LiveCorp chief executive officer Sam Brown told the senate estimates hearing his organisation believed there was a need for practical trials.
Mr Brown explained to senators that LiveCorp's contribution to the review was around technical issues, with areas on policy judgements left to peak industry councils.
How animals behave under various stocking densities was mutli-faceted, he said.
Long-term research looking at stocking densities, ammonia and bedding on voyages was indeed underway via a LiveCorp/University of New England study, but at the moment 'we believe there are knowledge gaps,' Mr Brown said.
In an overview at the start of his appearance at the hearings, LiveCorp chair Troy Setter said adjustments and changes arising from COVID-19 had not been without challenge for the cattle exporting community.
They included the need to navigate travel restrictions and biosecurity arrangements for key personnel in an industry built around managing complex logistics.
He said LiveCorp remained conscious of the mental health and wellbeing of veterinarians and stockhands, some of whom have spent many months at sea.
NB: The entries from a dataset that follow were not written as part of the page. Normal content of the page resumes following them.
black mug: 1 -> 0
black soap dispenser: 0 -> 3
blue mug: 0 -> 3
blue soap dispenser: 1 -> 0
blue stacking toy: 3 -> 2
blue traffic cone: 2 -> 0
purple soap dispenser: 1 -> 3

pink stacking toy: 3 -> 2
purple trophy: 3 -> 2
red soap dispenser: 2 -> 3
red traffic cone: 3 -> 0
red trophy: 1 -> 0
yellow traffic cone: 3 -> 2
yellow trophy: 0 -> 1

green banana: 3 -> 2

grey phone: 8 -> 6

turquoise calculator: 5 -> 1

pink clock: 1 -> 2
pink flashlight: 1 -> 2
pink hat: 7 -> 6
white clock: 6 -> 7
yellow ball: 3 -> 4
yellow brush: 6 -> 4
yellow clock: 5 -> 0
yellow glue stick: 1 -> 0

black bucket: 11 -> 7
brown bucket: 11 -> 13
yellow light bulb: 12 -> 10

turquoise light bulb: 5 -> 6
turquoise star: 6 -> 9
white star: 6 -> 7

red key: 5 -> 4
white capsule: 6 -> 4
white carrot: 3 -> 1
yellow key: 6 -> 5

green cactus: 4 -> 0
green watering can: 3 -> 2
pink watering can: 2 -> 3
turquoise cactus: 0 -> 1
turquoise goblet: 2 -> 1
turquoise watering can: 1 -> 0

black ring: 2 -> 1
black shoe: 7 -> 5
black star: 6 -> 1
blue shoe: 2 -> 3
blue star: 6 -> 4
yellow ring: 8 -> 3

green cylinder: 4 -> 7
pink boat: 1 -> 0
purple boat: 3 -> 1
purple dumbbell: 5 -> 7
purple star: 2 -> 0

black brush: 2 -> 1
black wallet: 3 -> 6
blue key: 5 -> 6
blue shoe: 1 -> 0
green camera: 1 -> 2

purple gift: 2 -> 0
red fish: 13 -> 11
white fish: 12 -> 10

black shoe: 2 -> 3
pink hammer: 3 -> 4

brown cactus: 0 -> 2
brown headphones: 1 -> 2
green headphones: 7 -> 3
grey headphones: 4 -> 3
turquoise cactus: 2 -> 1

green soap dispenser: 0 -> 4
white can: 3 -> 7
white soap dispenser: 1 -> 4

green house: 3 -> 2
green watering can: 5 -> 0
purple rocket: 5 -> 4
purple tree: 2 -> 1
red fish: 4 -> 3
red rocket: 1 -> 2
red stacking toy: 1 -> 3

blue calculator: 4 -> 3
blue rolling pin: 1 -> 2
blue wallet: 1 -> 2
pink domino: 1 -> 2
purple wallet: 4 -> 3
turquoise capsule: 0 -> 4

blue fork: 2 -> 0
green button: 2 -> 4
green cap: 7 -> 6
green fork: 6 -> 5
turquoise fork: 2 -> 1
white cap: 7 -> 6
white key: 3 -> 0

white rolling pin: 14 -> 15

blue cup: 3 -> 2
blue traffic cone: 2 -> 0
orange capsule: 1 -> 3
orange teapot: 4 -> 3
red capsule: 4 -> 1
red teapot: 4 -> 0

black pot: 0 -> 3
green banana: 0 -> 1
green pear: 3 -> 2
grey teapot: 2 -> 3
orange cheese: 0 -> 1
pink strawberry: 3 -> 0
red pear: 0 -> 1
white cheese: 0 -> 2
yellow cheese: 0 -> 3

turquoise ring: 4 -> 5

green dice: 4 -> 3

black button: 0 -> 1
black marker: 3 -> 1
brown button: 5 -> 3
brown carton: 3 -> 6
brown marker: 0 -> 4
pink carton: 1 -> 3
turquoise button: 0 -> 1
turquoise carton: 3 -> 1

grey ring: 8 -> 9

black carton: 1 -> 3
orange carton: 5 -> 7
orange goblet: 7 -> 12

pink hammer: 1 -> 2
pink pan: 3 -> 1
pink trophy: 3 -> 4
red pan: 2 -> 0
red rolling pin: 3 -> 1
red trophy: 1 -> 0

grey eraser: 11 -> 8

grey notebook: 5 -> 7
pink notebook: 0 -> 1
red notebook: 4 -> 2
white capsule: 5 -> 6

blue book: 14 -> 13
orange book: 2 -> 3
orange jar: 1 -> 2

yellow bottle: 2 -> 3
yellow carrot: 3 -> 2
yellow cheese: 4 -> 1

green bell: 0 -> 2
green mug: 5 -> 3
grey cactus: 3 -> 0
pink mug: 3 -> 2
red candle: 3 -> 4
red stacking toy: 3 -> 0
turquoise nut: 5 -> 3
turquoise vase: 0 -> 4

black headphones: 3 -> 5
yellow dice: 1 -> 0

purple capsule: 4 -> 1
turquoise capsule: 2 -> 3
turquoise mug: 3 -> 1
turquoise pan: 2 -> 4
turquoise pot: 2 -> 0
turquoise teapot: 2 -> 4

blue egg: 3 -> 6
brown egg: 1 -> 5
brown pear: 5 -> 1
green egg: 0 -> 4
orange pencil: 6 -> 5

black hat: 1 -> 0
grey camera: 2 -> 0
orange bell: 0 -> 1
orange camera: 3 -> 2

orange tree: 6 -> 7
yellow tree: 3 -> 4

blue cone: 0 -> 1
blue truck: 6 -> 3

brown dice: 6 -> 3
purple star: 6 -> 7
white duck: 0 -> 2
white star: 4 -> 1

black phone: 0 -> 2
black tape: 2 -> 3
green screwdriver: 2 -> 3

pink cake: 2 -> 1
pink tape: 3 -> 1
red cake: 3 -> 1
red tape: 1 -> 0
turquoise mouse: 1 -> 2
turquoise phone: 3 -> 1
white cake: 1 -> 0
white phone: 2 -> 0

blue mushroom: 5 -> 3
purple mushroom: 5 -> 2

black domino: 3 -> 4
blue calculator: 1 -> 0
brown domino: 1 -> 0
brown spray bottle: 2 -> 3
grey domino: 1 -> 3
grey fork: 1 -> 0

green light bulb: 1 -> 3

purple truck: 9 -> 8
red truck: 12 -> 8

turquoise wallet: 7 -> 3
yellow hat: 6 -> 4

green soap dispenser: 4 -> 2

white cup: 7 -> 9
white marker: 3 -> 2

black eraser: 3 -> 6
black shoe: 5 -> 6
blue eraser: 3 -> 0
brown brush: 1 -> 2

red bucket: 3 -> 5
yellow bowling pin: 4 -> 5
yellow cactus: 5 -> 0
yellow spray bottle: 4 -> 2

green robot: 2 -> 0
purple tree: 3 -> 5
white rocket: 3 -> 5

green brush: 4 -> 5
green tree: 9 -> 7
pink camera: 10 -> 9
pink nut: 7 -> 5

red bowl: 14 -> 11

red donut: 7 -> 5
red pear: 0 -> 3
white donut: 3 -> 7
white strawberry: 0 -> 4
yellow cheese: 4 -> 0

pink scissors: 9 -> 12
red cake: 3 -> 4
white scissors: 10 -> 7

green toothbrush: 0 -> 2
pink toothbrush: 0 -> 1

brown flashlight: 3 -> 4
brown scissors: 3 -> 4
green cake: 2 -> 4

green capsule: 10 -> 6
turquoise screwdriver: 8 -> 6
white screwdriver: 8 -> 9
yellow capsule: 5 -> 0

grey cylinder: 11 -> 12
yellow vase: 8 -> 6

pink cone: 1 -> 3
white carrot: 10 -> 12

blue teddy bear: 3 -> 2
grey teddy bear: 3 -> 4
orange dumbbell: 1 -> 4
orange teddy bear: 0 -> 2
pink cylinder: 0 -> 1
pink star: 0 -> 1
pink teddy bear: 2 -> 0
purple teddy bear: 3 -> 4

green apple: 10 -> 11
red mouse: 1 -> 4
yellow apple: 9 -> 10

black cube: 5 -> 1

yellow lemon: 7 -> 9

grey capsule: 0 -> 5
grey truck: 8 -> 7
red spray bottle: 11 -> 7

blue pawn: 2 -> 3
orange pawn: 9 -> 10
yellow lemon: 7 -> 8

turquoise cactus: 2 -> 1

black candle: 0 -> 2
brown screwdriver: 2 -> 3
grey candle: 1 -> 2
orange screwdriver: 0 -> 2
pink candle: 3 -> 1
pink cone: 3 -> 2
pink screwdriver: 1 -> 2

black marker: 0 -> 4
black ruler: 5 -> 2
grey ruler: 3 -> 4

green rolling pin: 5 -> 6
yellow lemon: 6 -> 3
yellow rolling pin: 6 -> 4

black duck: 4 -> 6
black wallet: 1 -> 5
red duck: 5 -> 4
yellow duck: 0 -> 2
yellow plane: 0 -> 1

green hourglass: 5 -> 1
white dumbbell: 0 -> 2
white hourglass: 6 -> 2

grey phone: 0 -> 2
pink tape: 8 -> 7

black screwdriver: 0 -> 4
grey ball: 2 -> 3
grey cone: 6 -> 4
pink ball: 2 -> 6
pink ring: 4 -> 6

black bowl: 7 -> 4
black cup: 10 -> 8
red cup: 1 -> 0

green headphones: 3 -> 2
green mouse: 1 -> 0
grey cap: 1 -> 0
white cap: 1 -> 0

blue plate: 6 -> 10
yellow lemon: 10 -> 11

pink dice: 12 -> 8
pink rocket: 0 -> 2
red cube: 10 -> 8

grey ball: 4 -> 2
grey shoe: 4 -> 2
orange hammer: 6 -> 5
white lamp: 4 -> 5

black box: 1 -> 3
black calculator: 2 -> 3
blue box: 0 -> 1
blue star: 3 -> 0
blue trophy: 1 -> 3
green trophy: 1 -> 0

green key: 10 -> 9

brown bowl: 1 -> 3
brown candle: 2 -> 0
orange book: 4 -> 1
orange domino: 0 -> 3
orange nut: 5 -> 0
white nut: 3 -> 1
Cattle exports had started to slow in recent months due to high livestock prices and COVID-19 restrictions in key destination markets impacting demand and confidence, Mr Setter reported.
"It has also been a challenging time for exporters who haven't seen their customers for over nine months," he said.
LiveCorp was working on a new strategic plan with the vision to lead the world in the health and welfare of livestock exports by 2025.
"While we are already world-leading in these respects we can't rest," Mr Setter said.
"We know community expectations are always evolving, technology continues to improve and our competitors don't stand still," he said.